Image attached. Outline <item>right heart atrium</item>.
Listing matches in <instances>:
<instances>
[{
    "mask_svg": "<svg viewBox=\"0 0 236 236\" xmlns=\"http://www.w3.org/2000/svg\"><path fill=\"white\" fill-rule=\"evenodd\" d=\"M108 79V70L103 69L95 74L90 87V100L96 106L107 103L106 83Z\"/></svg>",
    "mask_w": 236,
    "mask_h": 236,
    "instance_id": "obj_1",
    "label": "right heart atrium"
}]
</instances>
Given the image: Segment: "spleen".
* * *
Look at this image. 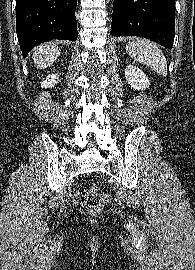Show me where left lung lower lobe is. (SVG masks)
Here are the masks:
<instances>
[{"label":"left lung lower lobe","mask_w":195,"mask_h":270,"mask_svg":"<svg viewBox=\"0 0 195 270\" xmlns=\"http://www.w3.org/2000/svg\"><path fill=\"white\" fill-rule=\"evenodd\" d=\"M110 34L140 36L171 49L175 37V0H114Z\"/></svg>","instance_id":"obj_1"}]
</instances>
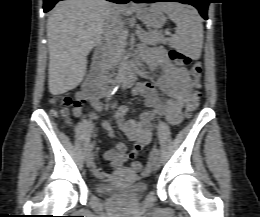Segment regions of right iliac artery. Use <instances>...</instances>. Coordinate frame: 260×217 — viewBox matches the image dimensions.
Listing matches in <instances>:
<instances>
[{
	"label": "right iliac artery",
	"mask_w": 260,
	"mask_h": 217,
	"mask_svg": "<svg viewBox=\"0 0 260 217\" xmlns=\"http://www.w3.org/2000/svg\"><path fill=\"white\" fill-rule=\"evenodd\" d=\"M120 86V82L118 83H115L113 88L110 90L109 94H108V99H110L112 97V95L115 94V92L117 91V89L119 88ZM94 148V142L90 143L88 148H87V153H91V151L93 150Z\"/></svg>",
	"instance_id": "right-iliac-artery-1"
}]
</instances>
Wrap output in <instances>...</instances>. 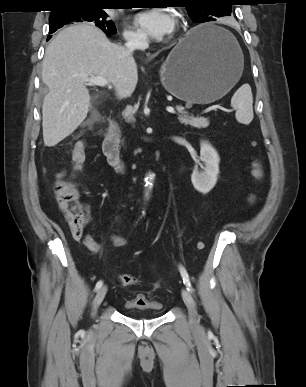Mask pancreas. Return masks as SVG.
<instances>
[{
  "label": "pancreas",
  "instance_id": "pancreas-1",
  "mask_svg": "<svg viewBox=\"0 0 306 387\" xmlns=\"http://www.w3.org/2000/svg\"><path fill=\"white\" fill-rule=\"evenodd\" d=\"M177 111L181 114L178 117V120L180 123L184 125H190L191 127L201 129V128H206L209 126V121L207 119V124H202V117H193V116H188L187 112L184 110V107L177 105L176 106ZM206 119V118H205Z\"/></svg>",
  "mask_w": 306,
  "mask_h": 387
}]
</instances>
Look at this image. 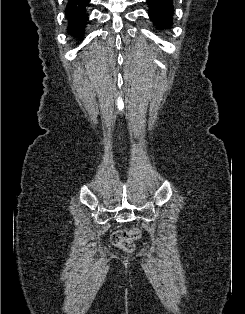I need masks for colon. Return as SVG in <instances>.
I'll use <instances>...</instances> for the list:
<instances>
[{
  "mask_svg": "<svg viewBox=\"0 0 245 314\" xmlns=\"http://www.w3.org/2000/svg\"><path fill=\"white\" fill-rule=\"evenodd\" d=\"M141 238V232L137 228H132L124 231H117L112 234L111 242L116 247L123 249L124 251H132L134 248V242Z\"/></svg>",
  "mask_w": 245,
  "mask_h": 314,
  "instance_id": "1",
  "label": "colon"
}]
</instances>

INSTRUCTIONS TO FOLLOW: Pull out every line of the material above that contains the string "heart". Case counts.

SOLUTION TO THE PROBLEM:
Image attached. Outline <item>right heart atrium</item>.
    "label": "right heart atrium"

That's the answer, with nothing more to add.